Though one of the scouts at North Eltham Reserve wears a media accreditation lanyard from Football Victoria, the state body would not speak on the record about which data partnerships it has in place. In any case, this is a public park, and lanyard or not, there’s little anyone could do to stop them collecting data.
That is part of the reason that Football Gold Coast decided to commercialise the data rights to competitions like its social midweek matches.
“We get $20,000 a year,” Mr Bresic says about a deal signed in 2019 to make Genius Sports the data partner for football on the Gold Coast. It’s money that provides much-needed funds to support coaching and refereeing programs, and while Mr Bresic doesn’t like the way betting has become such a major part of sport, he says “at least this way we’ve got a semblance of control over who’s doing it”.
“It’s not like we are going outside the governing body either,” Mr Bresic says. “It was something that was presented to us by Football Queensland.”
Football Queensland declined to provide details of which companies it has data partnerships with.
“We do not knowingly cover any amateur competitions,” Genius Sport said in a statement. “The rules governing players within the league are set by Football Gold Coast.”
Not everybody is happy about the amount of betting occurring at low levels of soccer. The head of legal at the players’ union, Professional Football Australia, Angela Collins, says “there needs to be a clear line drawn on high-risk games”.

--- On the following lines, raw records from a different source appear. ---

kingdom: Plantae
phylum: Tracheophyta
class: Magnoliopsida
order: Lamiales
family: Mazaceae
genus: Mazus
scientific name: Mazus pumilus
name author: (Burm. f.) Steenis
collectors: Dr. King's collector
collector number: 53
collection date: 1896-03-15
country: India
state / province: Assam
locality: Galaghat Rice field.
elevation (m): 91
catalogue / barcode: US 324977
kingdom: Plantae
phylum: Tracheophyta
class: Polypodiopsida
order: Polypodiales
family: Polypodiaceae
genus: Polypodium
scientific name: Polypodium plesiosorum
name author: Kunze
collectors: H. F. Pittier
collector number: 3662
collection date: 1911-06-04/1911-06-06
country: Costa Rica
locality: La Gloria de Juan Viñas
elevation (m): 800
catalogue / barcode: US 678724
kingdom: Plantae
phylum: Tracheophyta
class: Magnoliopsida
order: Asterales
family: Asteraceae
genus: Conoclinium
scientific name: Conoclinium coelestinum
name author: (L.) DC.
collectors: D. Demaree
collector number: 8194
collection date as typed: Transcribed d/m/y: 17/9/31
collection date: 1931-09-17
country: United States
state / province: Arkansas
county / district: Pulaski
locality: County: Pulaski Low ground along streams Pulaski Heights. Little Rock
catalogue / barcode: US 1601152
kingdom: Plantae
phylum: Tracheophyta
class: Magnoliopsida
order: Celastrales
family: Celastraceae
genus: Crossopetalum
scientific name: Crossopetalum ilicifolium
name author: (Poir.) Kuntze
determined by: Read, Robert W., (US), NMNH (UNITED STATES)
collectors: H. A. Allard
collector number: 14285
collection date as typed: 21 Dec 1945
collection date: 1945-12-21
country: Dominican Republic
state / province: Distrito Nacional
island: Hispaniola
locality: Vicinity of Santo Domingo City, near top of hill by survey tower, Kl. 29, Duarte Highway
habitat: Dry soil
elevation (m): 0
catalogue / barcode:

“At the moment, there’s no delineation between professional and amateur games being open to betting which leaves players, club personnel and administrators at a grassroots level vulnerable to dangerous influences. It’s incumbent on the sport’s governing body to provide adequate education and safe reporting mechanisms for the sport’s most vulnerable participants. The sport needs to develop bespoke education for all players, not only those who reach the professional level.“
Genius Sport says it has no contracts with Digitain, the company linked to sites like betlive.cc, while Sportradar says its partnership with the company excludes its coverage of Australian sport. The computer code powering sites like betlive.cc does not show where Digitain’s live data originates.
Both Genius Sport and Sportradar say they provide or have offered to provide integrity monitoring services on the games they cover, though neither company could point to education programs they are providing to players, coaches and others involved in community football to protect them from the potential advances of match-fixers.
“I suspect there’s some genuine naivety by some officials,” Mr Wilkie says. “I suspect there’s some willful ignorance by other officials. And I suspect this is happening with the full knowledge of other officials.”
Digitain, BetConstruct and Football Australia have been approached for comment.